== Segment start ==

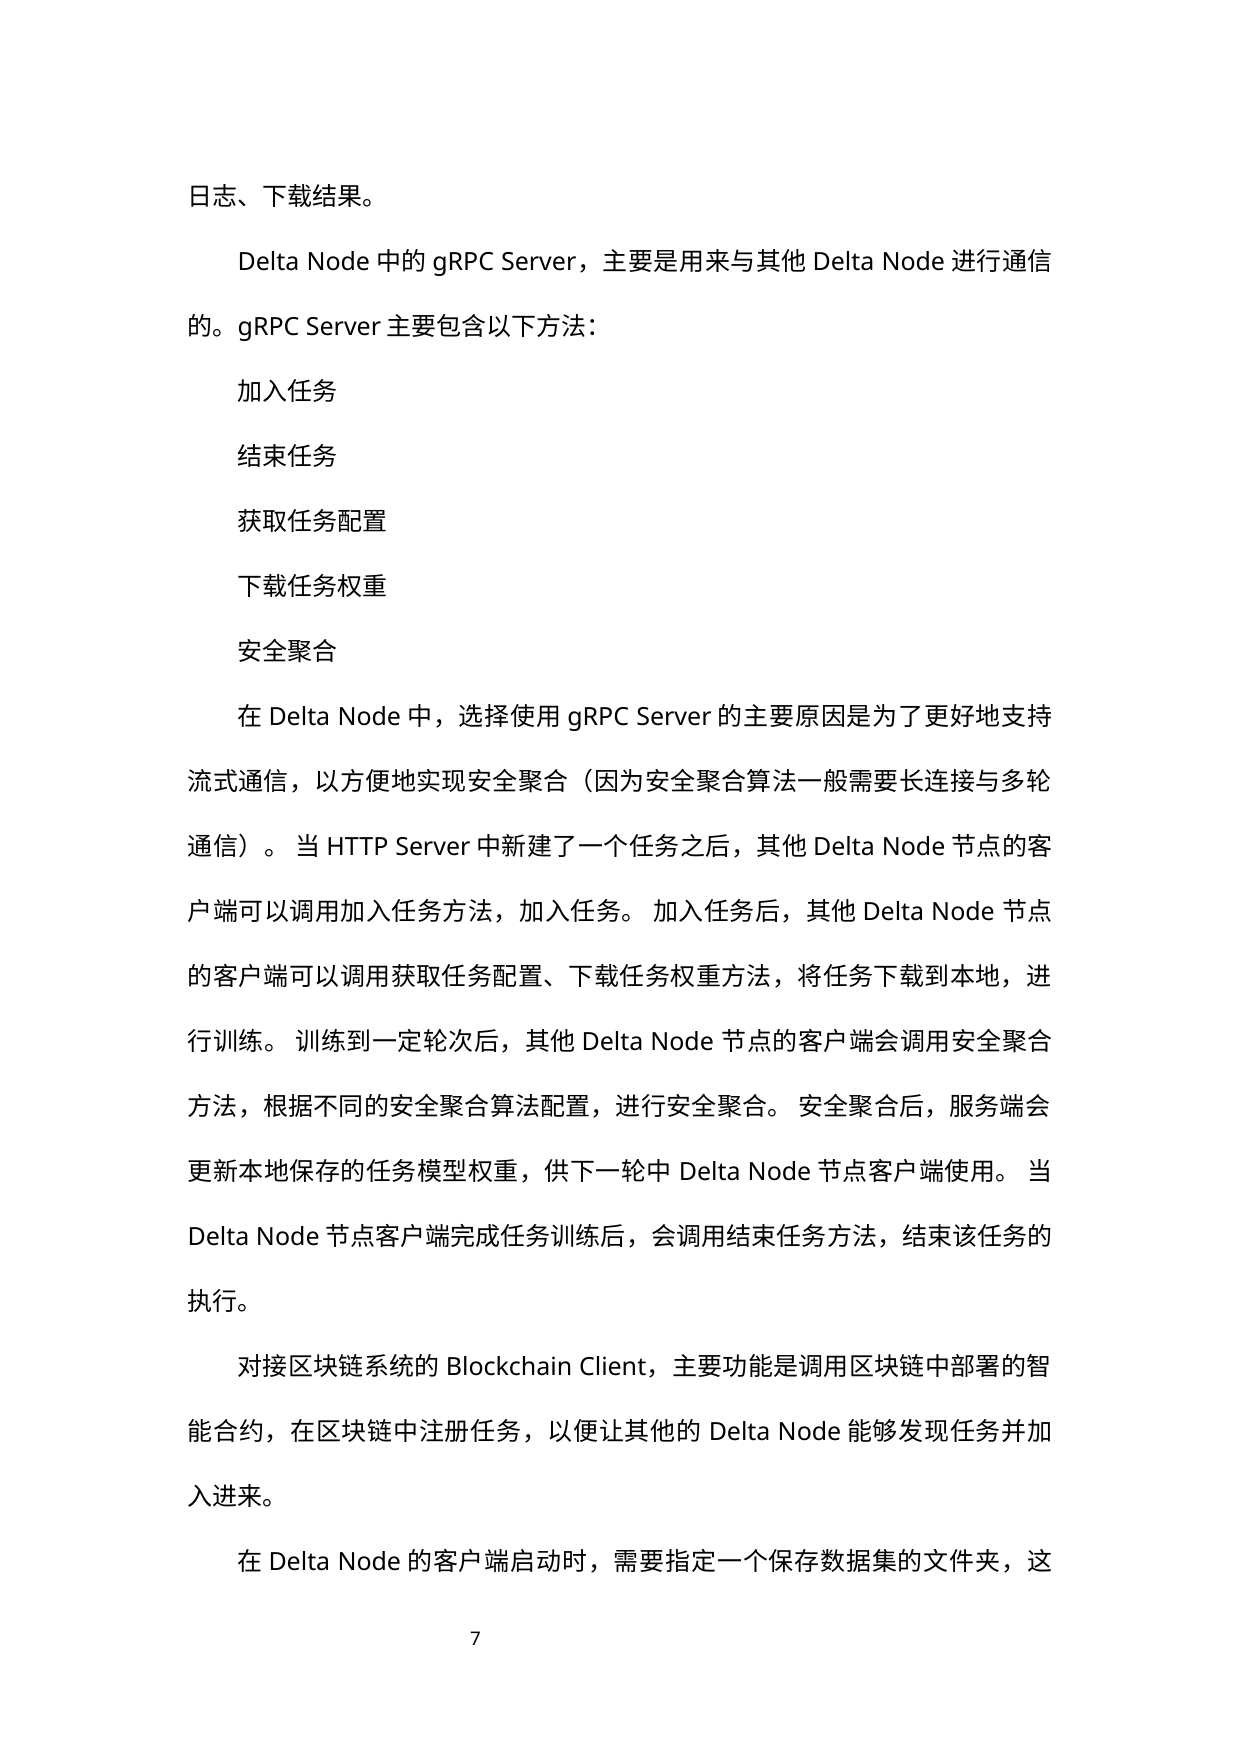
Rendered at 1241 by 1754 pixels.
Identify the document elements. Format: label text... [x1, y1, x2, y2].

text 在Delta Node中，选择使用gRPC Server的主要原因是为了更好地支持流式通信，以方便地实现安全聚合（因为安全聚合算法一般需要长连接与多轮通信）。 当HTTP Server中新建了一个任务之后，其他Delta Node节点的客户端可以调用加入任务方法，加入任务。 加入任务后，其他Delta Node 节点的客户端可以调用获取任务配置、下载任务权重方法，将任务下载到本地，进行训练。 训练到一定轮次后，其他Delta Node 节点的客户端会调用安全聚合方法，根据不同的安全聚合算法配置，进行安全聚合。 安全聚合后，服务端会更新本地保存的任务模型权重，供下一轮中Delta Node节点客户端使用。 当Delta Node节点客户端完成任务训练后，会调用结束任务方法，结束该任务的执行。 [187, 682, 1053, 1332]
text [187, 1527, 1053, 1592]
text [187, 162, 1053, 227]
text 结束任务 [187, 422, 1053, 487]
text Delta Node中的gRPC Server，主要是用来与其他Delta Node进行通信的。gRPC Server主要包含以下方法： [187, 227, 1053, 357]
text 加入任务 [187, 357, 1053, 422]
text 对接区块链系统的Blockchain Client，主要功能是调用区块链中部署的智能合约，在区块链中注册任务，以便让其他的Delta Node能够发现任务并加入进来。 [187, 1332, 1053, 1527]
text 安全聚合 [187, 617, 1053, 682]
text 下载任务权重 [187, 552, 1053, 617]
text 获取任务配置 [187, 487, 1053, 552]
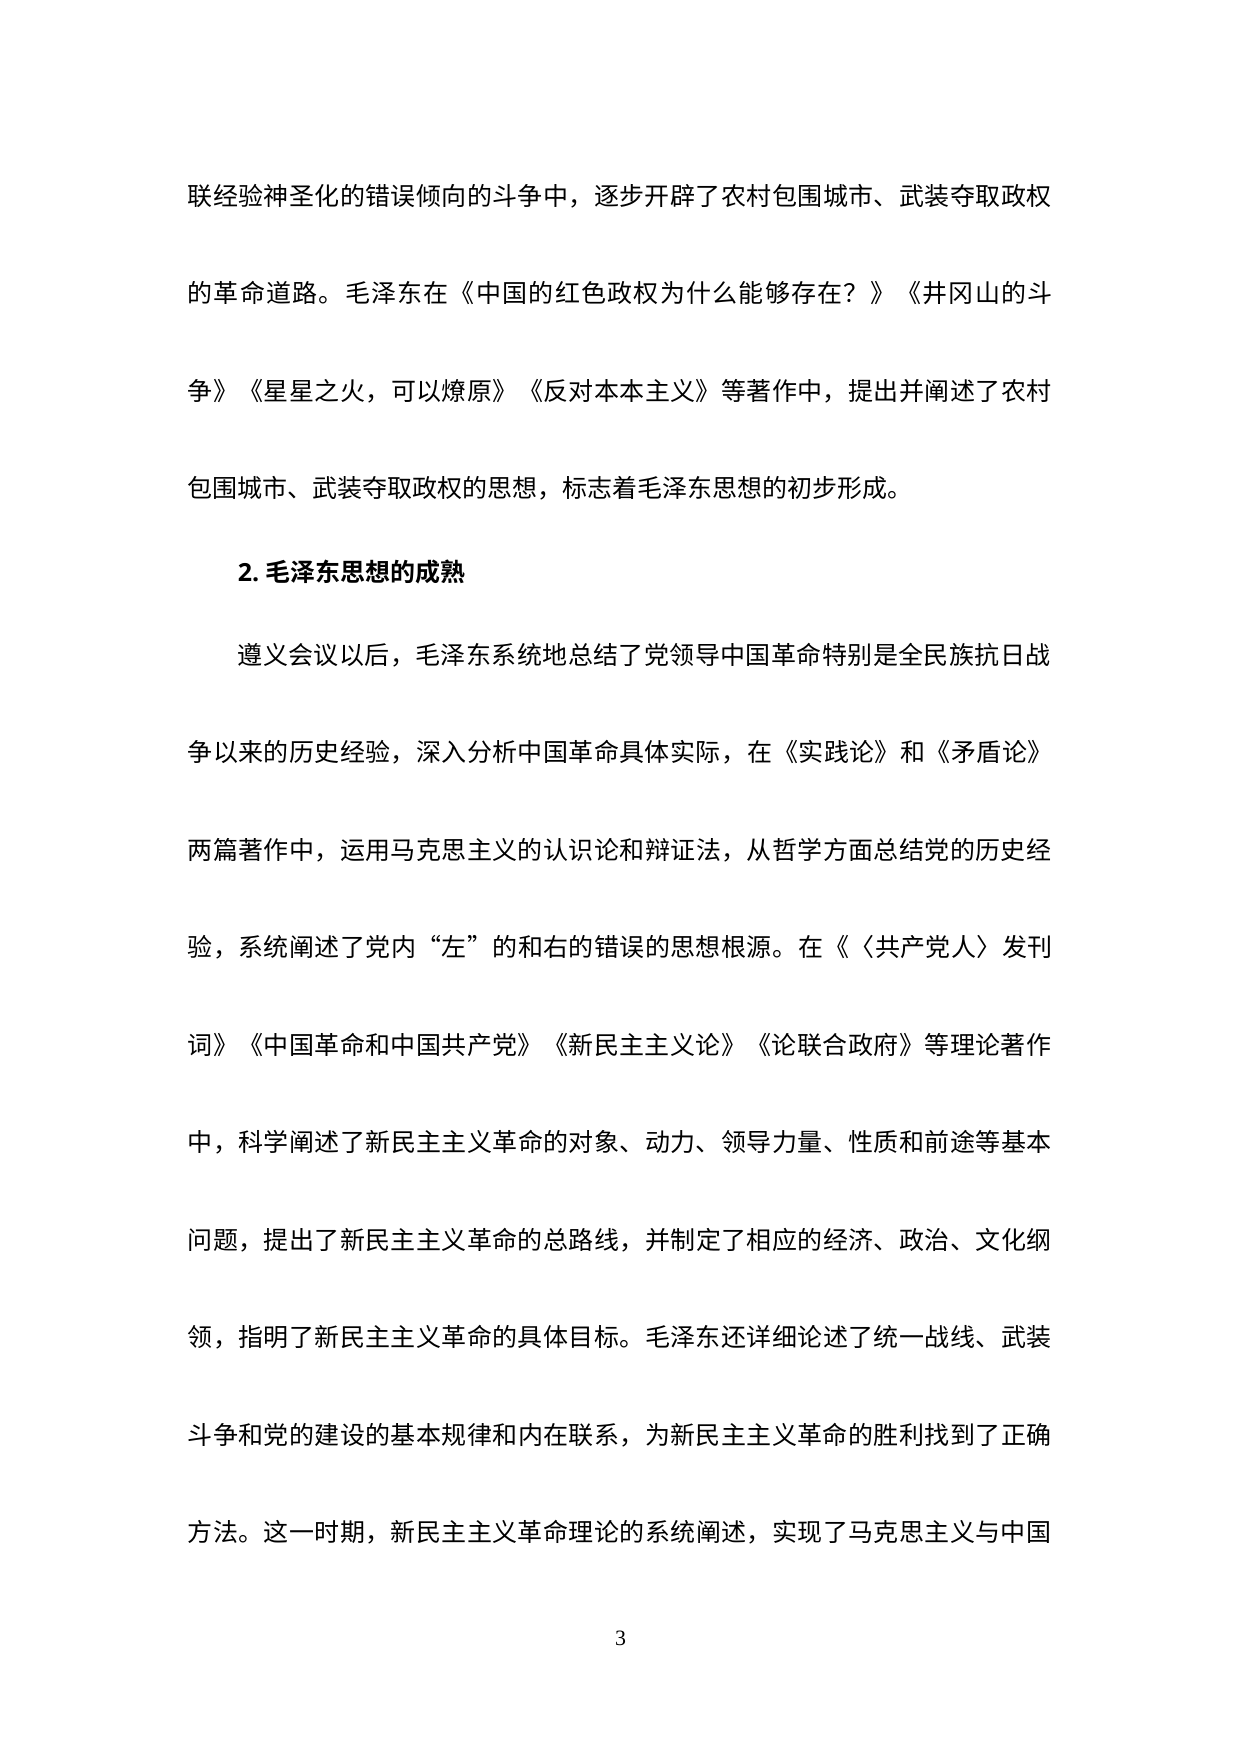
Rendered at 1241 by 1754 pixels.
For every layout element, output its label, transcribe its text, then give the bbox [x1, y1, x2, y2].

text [187, 162, 1053, 519]
text 2. 毛泽东思想的成熟 [187, 538, 1053, 603]
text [187, 621, 1053, 1563]
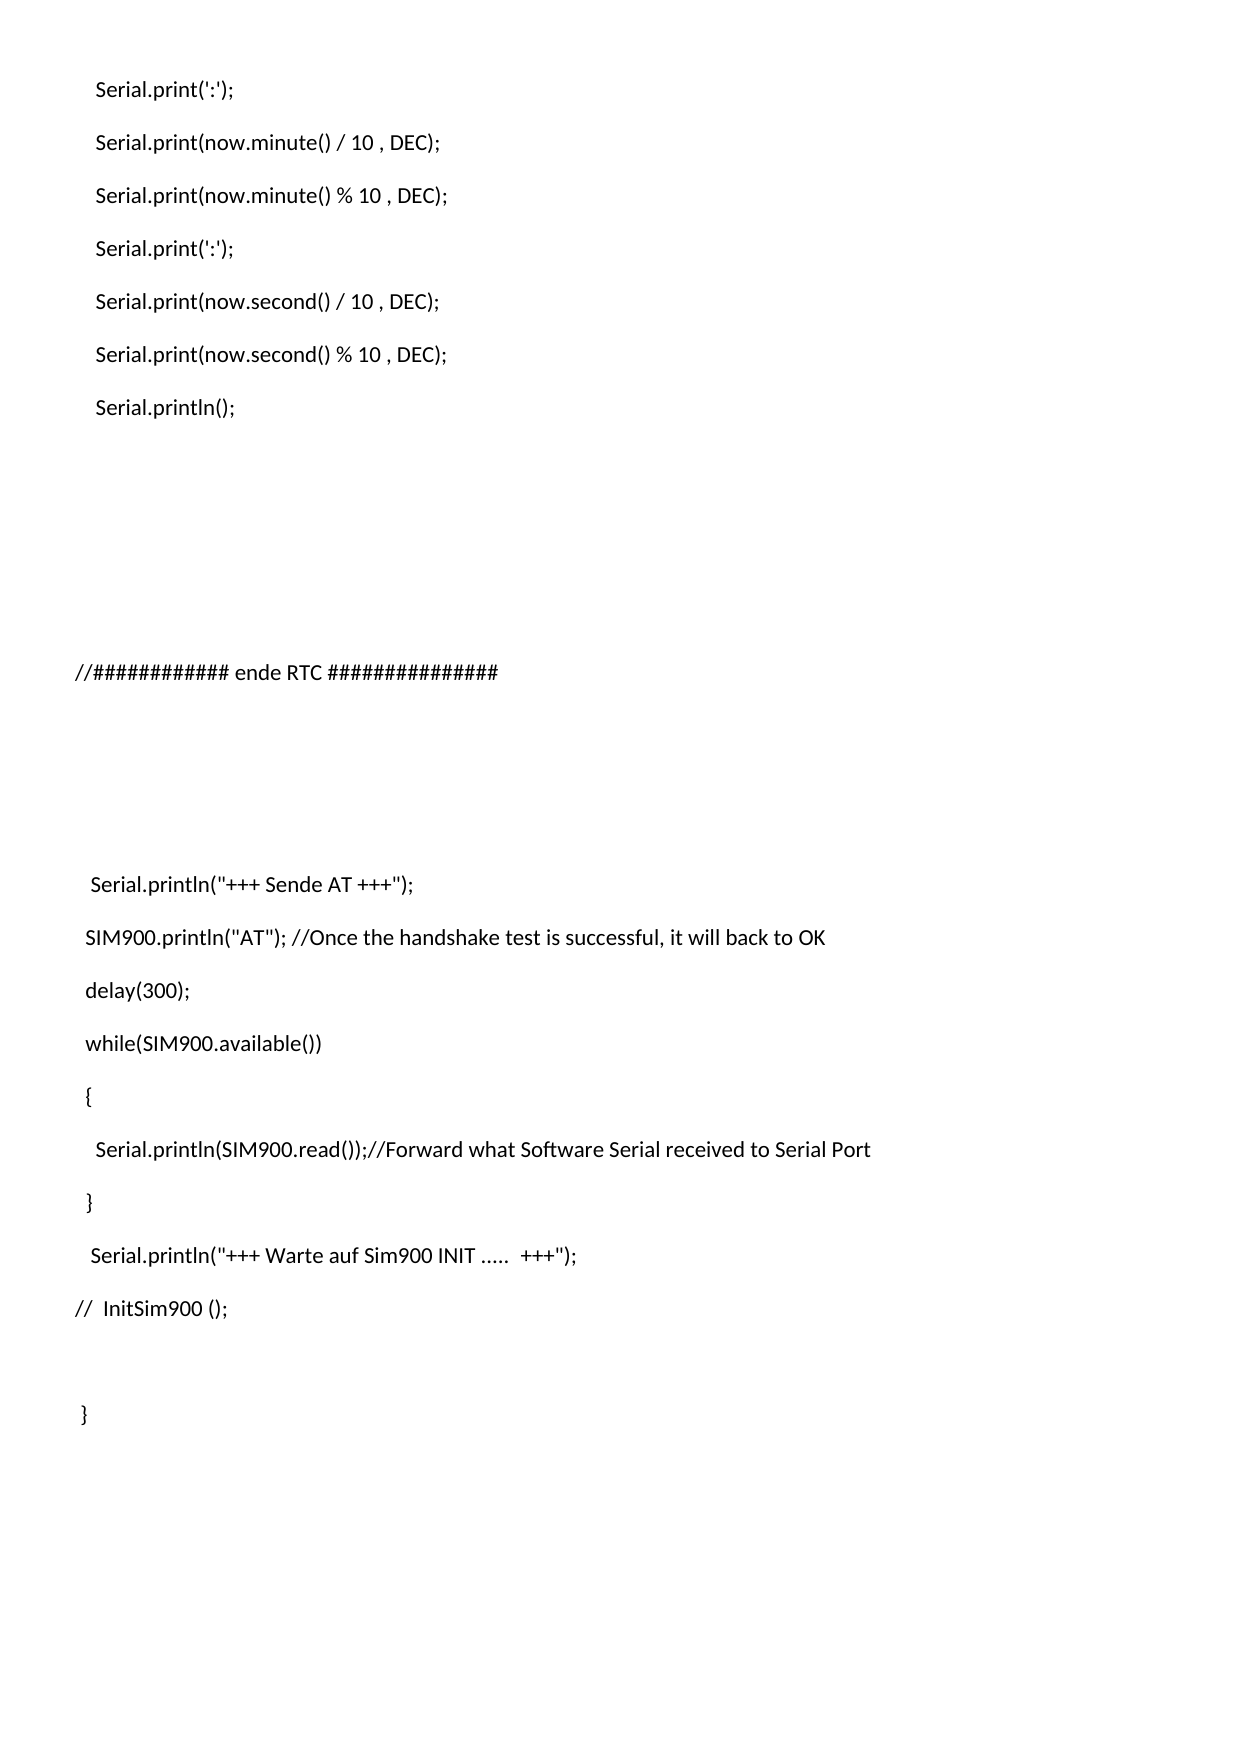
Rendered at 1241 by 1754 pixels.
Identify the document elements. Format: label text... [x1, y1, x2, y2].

text SIM900.println("AT"); //Once the handshake test is successful, it will back to OK [75, 923, 1165, 951]
text { [75, 1082, 1165, 1110]
text } [75, 1188, 1165, 1216]
text Serial.print(now.second() / 10 , DEC); [75, 287, 1165, 315]
text while(SIM900.available()) [75, 1029, 1165, 1057]
text Serial.println("+++ Sende AT +++"); [75, 870, 1165, 898]
text //############ ende RTC ############### [75, 658, 1165, 686]
text Serial.print(':'); [75, 234, 1165, 262]
text // InitSim900 (); [75, 1294, 1165, 1322]
text Serial.println("+++ Warte auf Sim900 INIT ..... +++"); [75, 1241, 1165, 1269]
text Serial.print(now.minute() % 10 , DEC); [75, 181, 1165, 209]
text Serial.println(SIM900.read());//Forward what Software Serial received to Serial Port [75, 1135, 1165, 1163]
text Serial.print(now.second() % 10 , DEC); [75, 340, 1165, 368]
text Serial.print(now.minute() / 10 , DEC); [75, 128, 1165, 156]
text Serial.print(':'); [75, 75, 1165, 103]
text Serial.println(); [75, 393, 1165, 421]
text delay(300); [75, 976, 1165, 1004]
text } [75, 1401, 1165, 1428]
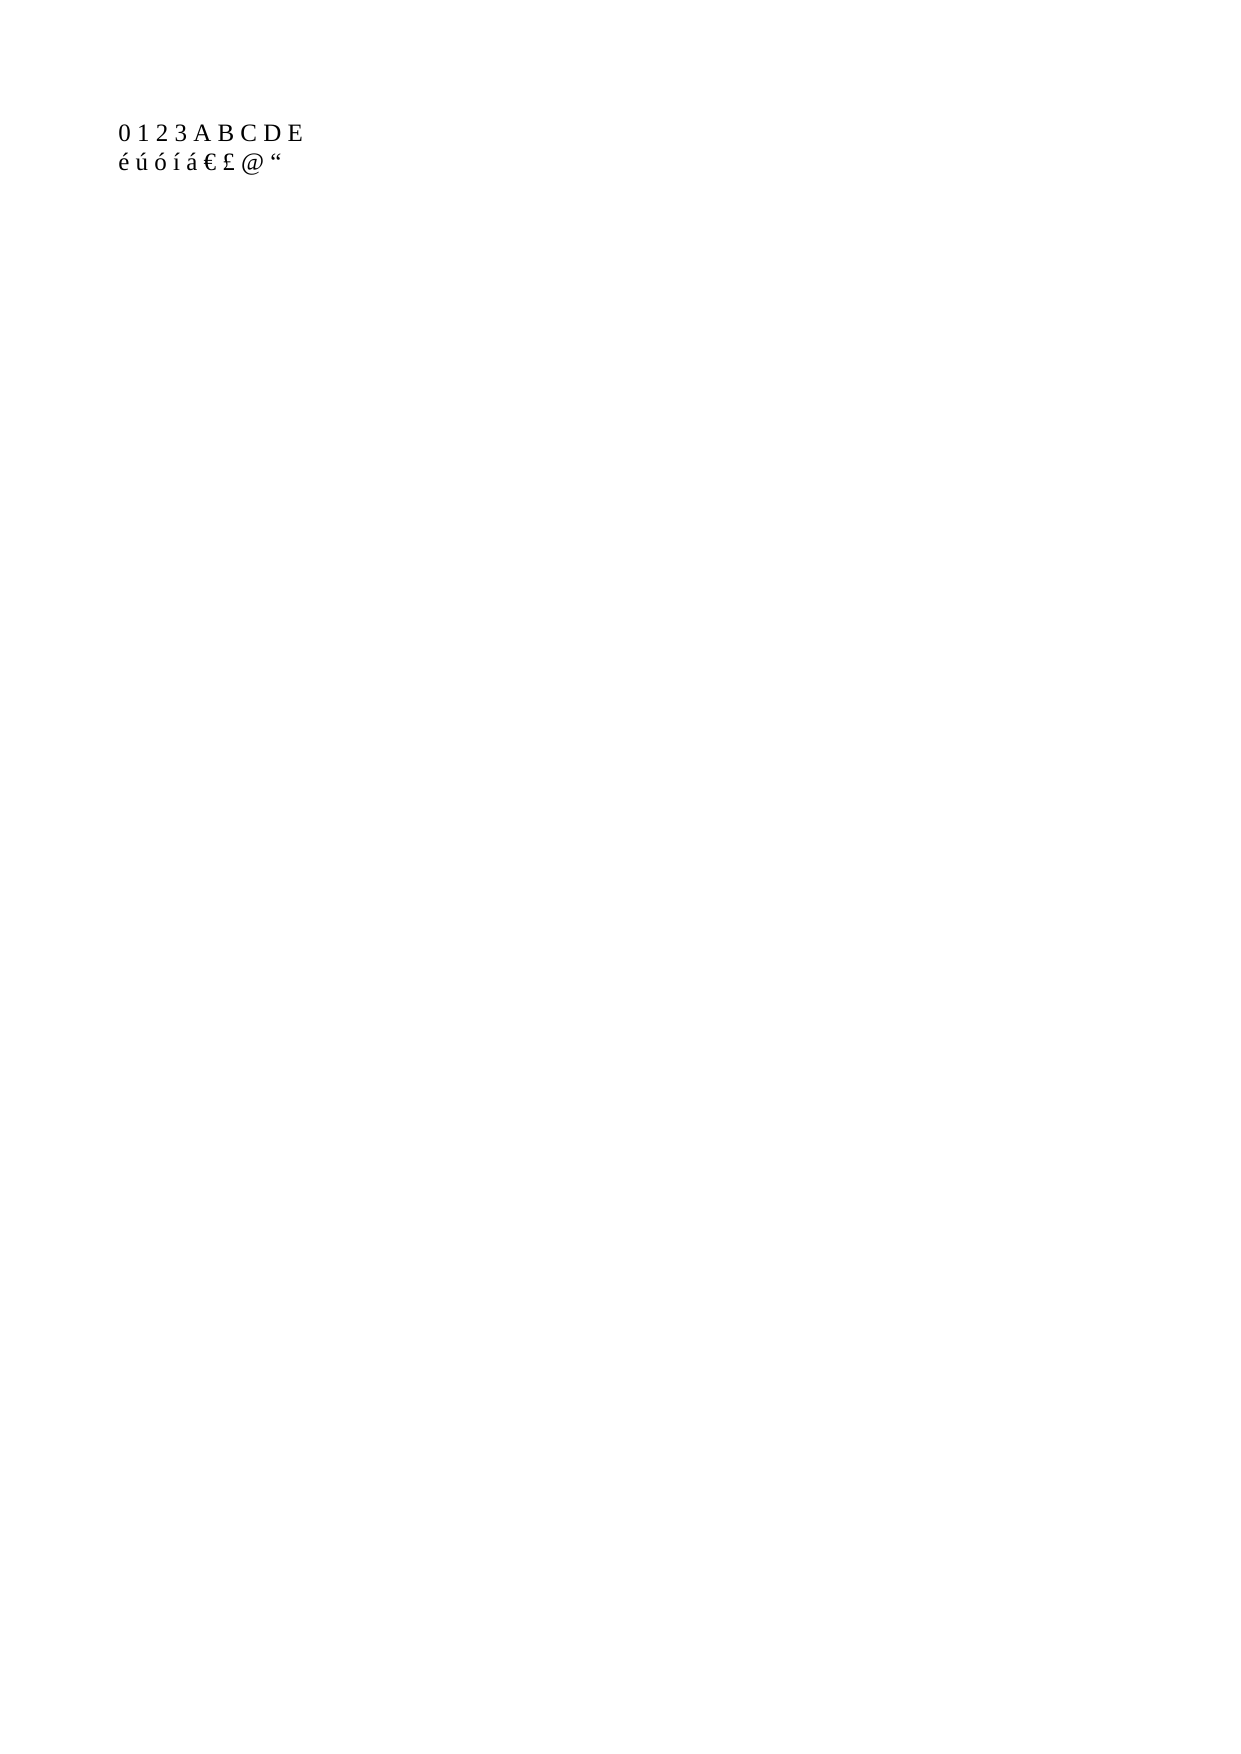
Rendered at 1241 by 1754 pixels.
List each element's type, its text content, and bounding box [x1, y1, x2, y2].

text é ú ó í á € £ @ “ [118, 147, 1122, 176]
text 0 1 2 3 A B C D E [118, 118, 1122, 147]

== Segment end ==

*About this exercise*: Everything from the line that contains "List each element's" to the last line of the records, restated word for word, is the required output.

*Answer for the task*:
List each element's type, its text content, and bounding box [x1, y1, x2, y2].

text é ú ó í á € £ @ “ [118, 147, 1122, 176]
text 0 1 2 3 A B C D E [118, 118, 1122, 147]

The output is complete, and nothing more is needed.